I’m speaking this year on Federated Identity Management: An Overview of Concepts and Standards; roughly what I’ll be covering is the SAML V2.0 problem space and some of its solution space, at a middling level of technical complexity. My speaking companion in this session is Yvonne Wilson, who will be sharing a Liberty Federation Deployment Case Study. I think these topics make an excellent pairing. We’re on at 2pm on Tuesday. If you need to get up to speed on privacy-enabled ways to share identity information across distributed-computing chasms, be there!

The paper I’ve written for the conference turns out to be a pretty good companion for the SAML Basics slides that I’ve already made available at the SAML group site. I’m hoping to revise both the slides and the paper once I get through the conference to make a cohesive whole. At the least, I’ll blog a link to the conference paper whenever IDEAlliance makes the proceedings public.

By the way, I hear tell that Len Bullard will be at the conference for the second time in as many years.
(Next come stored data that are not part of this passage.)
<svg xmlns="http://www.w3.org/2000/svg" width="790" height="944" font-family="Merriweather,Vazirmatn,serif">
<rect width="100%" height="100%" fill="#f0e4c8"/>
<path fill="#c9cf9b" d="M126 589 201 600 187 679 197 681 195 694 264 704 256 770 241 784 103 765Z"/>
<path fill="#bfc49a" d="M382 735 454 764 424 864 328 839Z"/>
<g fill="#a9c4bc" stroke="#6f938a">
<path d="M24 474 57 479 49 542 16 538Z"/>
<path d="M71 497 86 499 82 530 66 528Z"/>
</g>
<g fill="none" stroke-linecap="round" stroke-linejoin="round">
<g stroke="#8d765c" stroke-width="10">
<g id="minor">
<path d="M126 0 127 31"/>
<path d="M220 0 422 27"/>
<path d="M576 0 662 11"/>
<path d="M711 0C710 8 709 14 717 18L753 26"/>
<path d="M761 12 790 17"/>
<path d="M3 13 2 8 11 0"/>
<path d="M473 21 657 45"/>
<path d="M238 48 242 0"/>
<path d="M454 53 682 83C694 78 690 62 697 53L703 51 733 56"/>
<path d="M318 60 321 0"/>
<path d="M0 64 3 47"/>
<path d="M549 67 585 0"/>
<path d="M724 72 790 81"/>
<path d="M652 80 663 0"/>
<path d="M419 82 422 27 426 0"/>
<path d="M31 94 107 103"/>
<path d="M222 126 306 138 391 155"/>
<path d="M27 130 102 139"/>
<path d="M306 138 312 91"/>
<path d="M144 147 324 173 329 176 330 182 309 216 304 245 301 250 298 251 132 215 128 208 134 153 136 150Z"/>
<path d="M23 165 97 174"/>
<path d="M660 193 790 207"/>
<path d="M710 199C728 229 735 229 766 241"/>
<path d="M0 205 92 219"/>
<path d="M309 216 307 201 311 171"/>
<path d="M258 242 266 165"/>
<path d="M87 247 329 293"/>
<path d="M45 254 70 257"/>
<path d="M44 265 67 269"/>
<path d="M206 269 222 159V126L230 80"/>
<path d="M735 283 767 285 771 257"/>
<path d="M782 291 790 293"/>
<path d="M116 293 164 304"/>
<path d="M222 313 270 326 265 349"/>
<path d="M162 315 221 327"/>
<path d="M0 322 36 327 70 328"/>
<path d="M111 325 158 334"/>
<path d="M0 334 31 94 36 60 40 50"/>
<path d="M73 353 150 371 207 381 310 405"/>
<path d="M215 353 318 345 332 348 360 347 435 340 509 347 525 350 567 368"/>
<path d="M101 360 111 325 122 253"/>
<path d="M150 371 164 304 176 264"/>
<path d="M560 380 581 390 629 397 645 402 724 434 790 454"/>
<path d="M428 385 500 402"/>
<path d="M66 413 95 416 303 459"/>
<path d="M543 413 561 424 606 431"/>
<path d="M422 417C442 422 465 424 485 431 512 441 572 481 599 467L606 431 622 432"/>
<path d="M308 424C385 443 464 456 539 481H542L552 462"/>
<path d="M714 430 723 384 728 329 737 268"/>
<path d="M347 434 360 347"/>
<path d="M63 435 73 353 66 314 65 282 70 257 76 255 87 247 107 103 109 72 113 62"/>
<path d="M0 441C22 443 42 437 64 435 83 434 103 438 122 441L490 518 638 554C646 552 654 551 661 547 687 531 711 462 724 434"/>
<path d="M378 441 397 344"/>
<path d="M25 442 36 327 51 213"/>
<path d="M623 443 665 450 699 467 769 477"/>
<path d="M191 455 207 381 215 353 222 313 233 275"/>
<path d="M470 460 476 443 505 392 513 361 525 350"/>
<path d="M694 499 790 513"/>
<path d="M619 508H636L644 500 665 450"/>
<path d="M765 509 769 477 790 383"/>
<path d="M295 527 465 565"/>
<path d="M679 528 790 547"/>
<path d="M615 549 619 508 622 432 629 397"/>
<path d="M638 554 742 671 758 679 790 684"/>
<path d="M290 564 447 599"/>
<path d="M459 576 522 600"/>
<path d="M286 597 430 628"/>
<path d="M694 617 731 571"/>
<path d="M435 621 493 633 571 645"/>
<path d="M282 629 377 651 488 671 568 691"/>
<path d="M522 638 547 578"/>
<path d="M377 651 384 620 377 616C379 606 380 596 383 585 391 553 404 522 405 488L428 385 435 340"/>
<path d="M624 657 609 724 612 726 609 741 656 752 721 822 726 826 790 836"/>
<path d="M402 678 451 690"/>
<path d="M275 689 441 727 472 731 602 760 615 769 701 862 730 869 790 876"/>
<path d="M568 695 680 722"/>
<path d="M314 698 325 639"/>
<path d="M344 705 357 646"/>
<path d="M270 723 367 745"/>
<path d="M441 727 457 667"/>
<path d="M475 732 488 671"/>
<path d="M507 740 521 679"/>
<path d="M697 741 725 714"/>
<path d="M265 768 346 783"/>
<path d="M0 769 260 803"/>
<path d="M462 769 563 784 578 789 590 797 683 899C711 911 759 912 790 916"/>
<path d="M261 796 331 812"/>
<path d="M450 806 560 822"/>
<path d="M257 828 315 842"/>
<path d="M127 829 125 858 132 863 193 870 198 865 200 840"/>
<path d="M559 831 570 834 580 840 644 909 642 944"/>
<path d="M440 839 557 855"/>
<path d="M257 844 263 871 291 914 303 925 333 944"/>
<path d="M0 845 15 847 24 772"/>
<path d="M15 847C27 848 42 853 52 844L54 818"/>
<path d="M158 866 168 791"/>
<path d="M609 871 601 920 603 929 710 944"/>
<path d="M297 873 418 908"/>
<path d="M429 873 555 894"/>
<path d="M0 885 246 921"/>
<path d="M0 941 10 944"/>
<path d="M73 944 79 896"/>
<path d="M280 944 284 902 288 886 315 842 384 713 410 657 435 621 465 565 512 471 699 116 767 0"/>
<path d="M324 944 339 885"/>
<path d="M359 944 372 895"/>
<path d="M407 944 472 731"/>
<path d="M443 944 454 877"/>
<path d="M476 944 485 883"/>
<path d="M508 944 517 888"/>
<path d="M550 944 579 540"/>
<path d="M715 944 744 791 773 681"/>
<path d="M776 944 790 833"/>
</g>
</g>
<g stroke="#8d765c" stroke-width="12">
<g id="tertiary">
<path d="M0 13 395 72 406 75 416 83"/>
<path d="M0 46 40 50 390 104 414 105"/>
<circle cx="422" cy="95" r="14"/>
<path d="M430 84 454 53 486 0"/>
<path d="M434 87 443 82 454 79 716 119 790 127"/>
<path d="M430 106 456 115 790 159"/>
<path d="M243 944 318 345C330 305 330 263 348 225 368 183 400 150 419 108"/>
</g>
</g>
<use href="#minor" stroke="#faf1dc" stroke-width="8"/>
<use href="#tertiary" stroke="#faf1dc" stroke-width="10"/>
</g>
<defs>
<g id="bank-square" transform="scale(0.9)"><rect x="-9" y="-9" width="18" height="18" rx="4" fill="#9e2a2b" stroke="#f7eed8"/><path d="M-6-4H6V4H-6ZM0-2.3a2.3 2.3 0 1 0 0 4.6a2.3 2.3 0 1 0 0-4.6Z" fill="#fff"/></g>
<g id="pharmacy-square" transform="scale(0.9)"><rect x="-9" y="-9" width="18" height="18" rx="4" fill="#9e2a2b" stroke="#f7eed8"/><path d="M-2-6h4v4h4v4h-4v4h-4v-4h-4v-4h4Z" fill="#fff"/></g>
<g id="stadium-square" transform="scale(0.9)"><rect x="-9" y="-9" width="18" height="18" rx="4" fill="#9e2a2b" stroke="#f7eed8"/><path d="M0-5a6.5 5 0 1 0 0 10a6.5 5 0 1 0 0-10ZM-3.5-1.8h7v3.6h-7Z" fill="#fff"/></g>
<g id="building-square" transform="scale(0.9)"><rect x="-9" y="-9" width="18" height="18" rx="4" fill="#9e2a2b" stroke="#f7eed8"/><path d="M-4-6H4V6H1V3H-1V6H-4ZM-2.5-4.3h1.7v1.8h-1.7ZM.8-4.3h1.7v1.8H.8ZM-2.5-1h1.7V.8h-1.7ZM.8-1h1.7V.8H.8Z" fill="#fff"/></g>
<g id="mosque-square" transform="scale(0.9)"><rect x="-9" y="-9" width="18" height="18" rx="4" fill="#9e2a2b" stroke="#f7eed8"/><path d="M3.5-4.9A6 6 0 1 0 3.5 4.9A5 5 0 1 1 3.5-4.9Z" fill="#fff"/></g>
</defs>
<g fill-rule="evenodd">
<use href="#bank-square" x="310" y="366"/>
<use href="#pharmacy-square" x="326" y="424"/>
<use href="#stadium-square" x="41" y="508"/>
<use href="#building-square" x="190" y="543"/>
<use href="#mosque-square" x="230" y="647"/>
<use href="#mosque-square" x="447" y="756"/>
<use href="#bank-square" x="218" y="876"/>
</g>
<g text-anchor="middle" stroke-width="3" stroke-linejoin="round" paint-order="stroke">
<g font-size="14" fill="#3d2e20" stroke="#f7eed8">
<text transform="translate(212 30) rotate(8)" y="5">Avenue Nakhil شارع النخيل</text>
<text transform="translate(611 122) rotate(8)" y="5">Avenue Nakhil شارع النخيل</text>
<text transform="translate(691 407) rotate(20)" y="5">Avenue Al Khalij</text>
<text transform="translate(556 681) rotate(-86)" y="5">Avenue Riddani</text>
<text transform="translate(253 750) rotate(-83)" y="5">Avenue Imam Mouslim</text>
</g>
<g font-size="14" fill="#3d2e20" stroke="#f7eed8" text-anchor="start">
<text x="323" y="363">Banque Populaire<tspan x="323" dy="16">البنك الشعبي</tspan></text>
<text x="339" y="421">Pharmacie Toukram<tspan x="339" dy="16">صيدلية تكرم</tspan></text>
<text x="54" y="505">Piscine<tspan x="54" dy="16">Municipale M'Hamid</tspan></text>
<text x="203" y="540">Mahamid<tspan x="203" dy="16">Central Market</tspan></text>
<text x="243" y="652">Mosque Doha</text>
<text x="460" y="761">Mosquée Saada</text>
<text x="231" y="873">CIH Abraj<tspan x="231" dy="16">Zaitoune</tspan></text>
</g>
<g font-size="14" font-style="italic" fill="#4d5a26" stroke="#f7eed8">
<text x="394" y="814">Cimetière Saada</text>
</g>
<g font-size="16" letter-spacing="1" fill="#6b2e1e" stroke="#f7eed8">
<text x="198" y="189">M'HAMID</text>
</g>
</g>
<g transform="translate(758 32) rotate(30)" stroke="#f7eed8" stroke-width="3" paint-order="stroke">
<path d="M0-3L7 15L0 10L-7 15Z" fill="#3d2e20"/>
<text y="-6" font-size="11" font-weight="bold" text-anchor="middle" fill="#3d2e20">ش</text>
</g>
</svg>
He and I have some jamming to do; anyone else interested?

I have one of those page-a-day calendars with a new “insult from Shakespeare” on each page. (Actually, I have three of them. The others are a cross-stitch-a-day and an Atkins-tip-a-day. May I just say that I think the newer styles of these calendars that force Saturday and Sunday to share a page are a ripoff? Uh, that is, in the sense that there’s nothing to rip off when Sunday comes along.)
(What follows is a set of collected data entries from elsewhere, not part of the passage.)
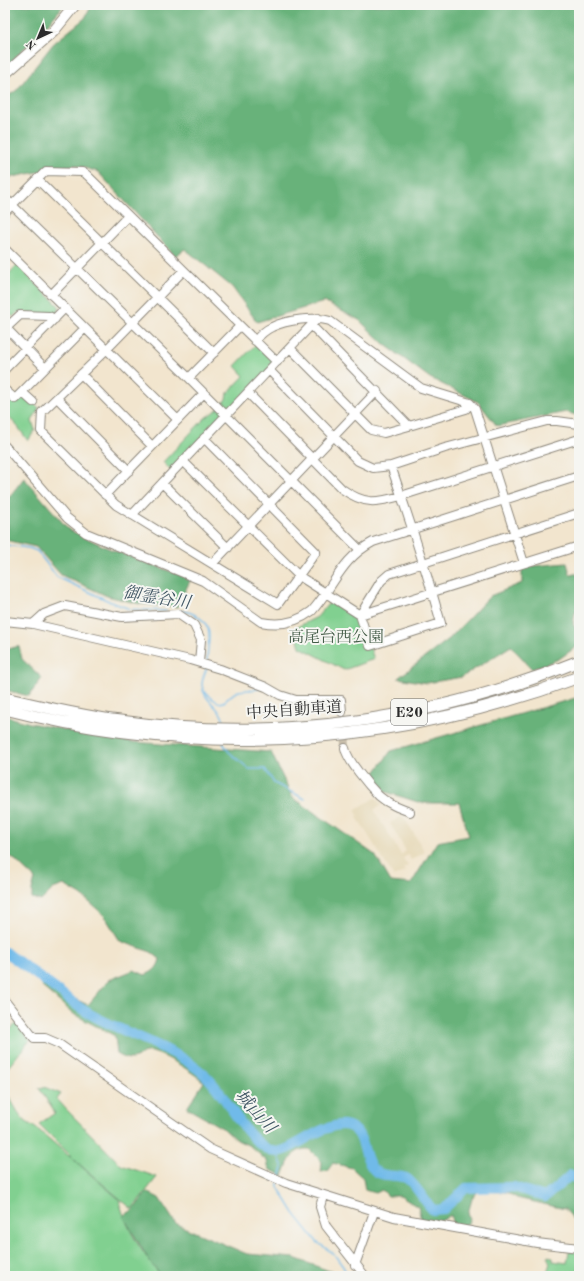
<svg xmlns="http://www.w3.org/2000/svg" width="584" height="1281" font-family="'Old Standard TT','Noto Serif JP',serif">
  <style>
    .built { fill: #e7daba }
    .green { fill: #81d090; stroke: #567e5e }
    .forest { fill: #68b27a; stroke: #4a6e52 }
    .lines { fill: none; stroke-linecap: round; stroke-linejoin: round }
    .stream { stroke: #70bae9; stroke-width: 1.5 }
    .river { stroke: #70bae9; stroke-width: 10 }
    .minor-tunnel { stroke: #cac0ad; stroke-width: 8; stroke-dasharray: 8 4; stroke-linecap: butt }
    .minor-casing { stroke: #8e887c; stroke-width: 10 }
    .major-casing { stroke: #8e887c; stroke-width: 12 }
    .highway-casing { stroke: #8e887c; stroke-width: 13 }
    .minor { stroke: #fff; stroke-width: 8 }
    .major { stroke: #fff; stroke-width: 10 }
    .highway { stroke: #fff; stroke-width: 11 }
    .labels { text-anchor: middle; stroke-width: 4; stroke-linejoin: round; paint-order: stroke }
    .shield { fill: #f6f6f2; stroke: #686867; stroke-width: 1 }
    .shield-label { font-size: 15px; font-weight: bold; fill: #2b2b2b }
    .park-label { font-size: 16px; fill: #455d49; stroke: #f6f6f2 }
    .street-label { font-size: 16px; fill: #2b2b2b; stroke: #f6f6f2 }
    .water-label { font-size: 17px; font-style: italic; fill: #405664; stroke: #f6f6f2 }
  </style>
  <rect width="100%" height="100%" fill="#f6f6f2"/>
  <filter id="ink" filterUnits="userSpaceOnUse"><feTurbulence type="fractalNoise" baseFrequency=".025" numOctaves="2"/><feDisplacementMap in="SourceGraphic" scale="8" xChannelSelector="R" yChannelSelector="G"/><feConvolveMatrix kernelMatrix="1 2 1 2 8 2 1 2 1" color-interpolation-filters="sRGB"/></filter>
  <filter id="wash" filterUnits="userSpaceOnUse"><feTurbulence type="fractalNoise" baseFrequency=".012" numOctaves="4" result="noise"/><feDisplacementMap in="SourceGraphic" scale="16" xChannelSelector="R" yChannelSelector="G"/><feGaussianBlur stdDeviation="0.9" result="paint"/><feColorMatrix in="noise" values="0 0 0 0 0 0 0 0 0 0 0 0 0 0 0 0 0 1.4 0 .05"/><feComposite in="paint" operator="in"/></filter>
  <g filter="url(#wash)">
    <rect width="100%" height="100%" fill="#f2e5ce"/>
    <path class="built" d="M376,797l5,8 -7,5 27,45 5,-4 -16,-28 13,-7 22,36 -14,8 -3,-5 -5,3 5,8 -5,2 2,3 -11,6 -37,-60 1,-2 -3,-5z"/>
    <path class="green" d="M17,265l43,42 -4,7 -38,-2 -5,5 -8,-8v-35l2,2z
      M257,343l20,19 -105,110 -9,-10 42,-44 14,-10 7,-9 1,-5 17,-18 -9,-10z
      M22,392l17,16 -7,13 3,9 -7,11 -10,-14 -13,-14v-8z
      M330,602l30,18 14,39 -30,11 -44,-23 -5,-19 22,-11z
      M16,1024l14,16 -25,31v-37z
      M44,1087l17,7 -4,5 8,9 56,57 36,12 -25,32 -53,-45 -40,-40 16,-11 -16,-25z
      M5,1090l17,29 18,12 79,68c6,28 24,56 43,77h-157z
      M569,1251l10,2v23h-36l4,-3 3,-10 -3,-7 6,1v4l14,2z"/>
    <path class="forest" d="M5,5h59l-17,20 -42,43z
      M92,5h487v411l-13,-4 -69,14 -19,-24 -48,-24 -46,-34 -25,-24 -35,-18 -67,20 -25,-35 -47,-38 -10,7 -77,-84 -23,-7 -68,13 -2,-3v-46l2,-4 -2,-6v-21l12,-8 36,-46 32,-26z
      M24,478l45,52 41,19 81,30 -14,28 -37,-3 -33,-8 -46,-21 -25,-28 -31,-7 3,-16 -3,-3v-19z
      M567,563l3,11h9v38h-4l-2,12 6,10v11l-20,14 -27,10 -21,-23 -49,31 -35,6 -29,-5 51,-39 41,-43 32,-13v-16z
      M19,646l3,13 20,19 -13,18 -24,-6v-40z
      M579,697v535l-8,-16 -6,-7 -48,-11 -11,-6 -28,-1 -6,8 -4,14 2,6 -2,4 -4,3 -12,-3 -1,-8 -10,6 -20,-2 -3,-12 -18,-11h-12l-6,-6 -6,3 -11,-3 -2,-12 -11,-10 -19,-5 -6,8 -6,1 1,-10 -13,-13c-17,-1 -21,14 -26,27l-14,-7 -2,-8 -17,-15 -15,-7 -11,-10 -37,-21 17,-26c-10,-9 -46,-33 -58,-30 -3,0 -6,3 -8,5 -8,4 -14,1 -21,-3l-2,-18 -40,-21 -34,-29 2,-2 45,21 21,-25 25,-10 11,5c8,-3 13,-7 15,-16l-9,-7 -31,-11 -16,-26 -23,-20 -17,-10 -11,4 -12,12 -9,-3v-8l3,-11 -23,-22h-7v-141l25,7 102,19 139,10 21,45 83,58 16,27 20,2 26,-42 32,-6 -10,-33h-38l-35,-11 -12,-18 17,-23z
      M147,1192l12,6 17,26 71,30 47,4 41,15 1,3h-174l-11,-12 -28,-48 10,-6z"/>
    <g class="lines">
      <path class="stream" d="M5,545l24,3 8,3 20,26 54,25 19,7 36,2
        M178,611c13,-1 32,9 31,25 0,8 -2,17 -2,25
        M207,667c-2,6 -5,11 -5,18 1,17 23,24 22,40
        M205,692c22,22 18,4 34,-1 7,-2 14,0 22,-3
        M223,743l6,9 20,17h16l9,14 31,16
        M277,1152l6,16 -3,9
        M278,1183v4l16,26 23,29 17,12 10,14 2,8"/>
      <path class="river" d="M5,952c19,13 37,27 56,41 8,6 16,13 24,18 37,23 87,34 120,64 22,20 39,65 67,76 15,6 48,-28 72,-26 23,3 17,32 30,45 8,8 22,4 32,8 8,4 19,24 27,32l11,-1 22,-21 48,-1 31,10 26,-22 8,6"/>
    </g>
  </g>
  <g filter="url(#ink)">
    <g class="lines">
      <path class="minor-tunnel" d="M344,728l1,20"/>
      <defs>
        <path id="minor" d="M37,179l177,174
          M5,198l184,180 170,171
          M5,212l41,-41 36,1 5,3 190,187
          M5,249l173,171
          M183,271l-77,79 -64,62 -1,19 75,74 162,99 38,-52 -112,-114
          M51,295l77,-79
          M312,326l97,100 57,-17 4,-6
          M6,328l39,40
          M5,329l15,-14 29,1 6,3
          M255,341c5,-6 10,-11 17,-14 14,-7 43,-11 58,-6l91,67 49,15 5,6 49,154
          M290,348l81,82 13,3 25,-7
          M5,369l60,-61
          M269,370l89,91 15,7 18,-2 54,-18 102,-27h10l22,3
          M81,374l71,72
          M189,378l50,-51
          M5,390l10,9 70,-71
          M22,392l11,10
          M248,393l94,96c23,16 34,14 59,7l178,-57
          M57,398l72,73
          M5,446l62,72 19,15 117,48 58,41c19,4 35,1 51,-11 23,-26 29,-52 61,-69l206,-66
          M183,461l116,115 61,39 219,-69
          M391,466c18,52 35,104 50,157l-71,23 -10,-31 21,-34 8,-7 190,-61
          M162,483l66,65
          M105,495l99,-102
          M132,515l186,-197
          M213,563l164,-172
          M5,621l28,3 157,36 30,9 46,18 14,8 16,5h45l1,12
          M33,624l11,-10 21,-8 57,11 56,-3 16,11 7,15 -2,22
          M345,748c2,12 24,38 34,48 9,8 20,12 31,16
          M5,1001l29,37h11l14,6 151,105 76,34 108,34 143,26 42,5
          M323,1196l-3,11 6,19 39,50
          M355,1265l19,-53"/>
        <path id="major" d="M5,74l48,-42 22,-27"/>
        <path id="highway" d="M5,698c38,9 77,18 115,23 155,22 315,-1 459,-60
          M5,709c194,50 386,38 574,-32"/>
      </defs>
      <use href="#minor" class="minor-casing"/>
      <use href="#major" class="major-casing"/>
      <use href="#highway" class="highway-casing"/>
      <use href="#minor" class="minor"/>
      <use href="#major" class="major"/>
      <use href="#highway" class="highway"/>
    </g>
  </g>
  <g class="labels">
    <rect class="shield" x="391" y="699" width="36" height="26" rx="3"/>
    <g class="shield-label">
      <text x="409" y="717">E20</text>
    </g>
    <g class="park-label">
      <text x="336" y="642">高尾台西公園</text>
    </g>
    <g class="street-label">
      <text transform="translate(294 709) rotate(-4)" y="6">中央自動車道</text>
    </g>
    <g class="water-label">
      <text transform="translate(157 597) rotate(9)" y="6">御霊谷川</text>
      <text transform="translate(256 1111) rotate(48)" y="6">城山川</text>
    </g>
  </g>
  <rect width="584" height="1281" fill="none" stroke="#f6f6f2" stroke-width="20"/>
  <g transform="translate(38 38) rotate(224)" stroke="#f6f6f2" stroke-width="3" paint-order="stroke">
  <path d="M0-3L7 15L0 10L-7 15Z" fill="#2b2b2b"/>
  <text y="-6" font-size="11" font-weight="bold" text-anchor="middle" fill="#2b2b2b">N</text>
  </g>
</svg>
Today’s quote is one of those lines from Shakespeare that sounds weirdly modern:

Draw, you rogue, or I’ll so carbonado your shanks. — King Lear: 2.2.34-35

(Kent to Oswald, steward to King Lear’s evil daughter, Goneril)

As in, “he’s so not into you” or “she’s so dissing him”? I thought this was a very recent formulation, and had mildly disdained it, though I’m sure I’ve used it. I found a sub-category of this usage mentioned on a linguistics blog as “the So Not negative”, but without any history. Even the lovely Language Log seems not to have taken up this question, though it’s hard to tell when you’re trying to search on the word “so”.

There are plenty of normal uses where the degree of the “so” is designed to be proven or balanced with a “that” or “because”, as in this poem or the classic comedy bit — “My dog Buster is so lazy…” — “How lazy is he?” And if you translate the “I’ll so [verb]” formulation into “How I’ll [verb]” — like “How I’ll miss you” — the first one doesn’t seem so much like teen-speak (but maybe that’s because I’m using a verb like “miss” instead of “diss”!).

I guess I can now use it confidently, knowing that even Shakespeare sounded like a mall rat from time to time.

(By the way, there seems to be some disagreement over what “carbonado” means. My calendar defined it as cutting into strips or cubes, but some other sources I found suggested it was more like slashing or scoring the outside of the meat to make it cook faster. It makes an excellent threat either way, and “I’ll so carbonado your shanks” sounds positively piratical.)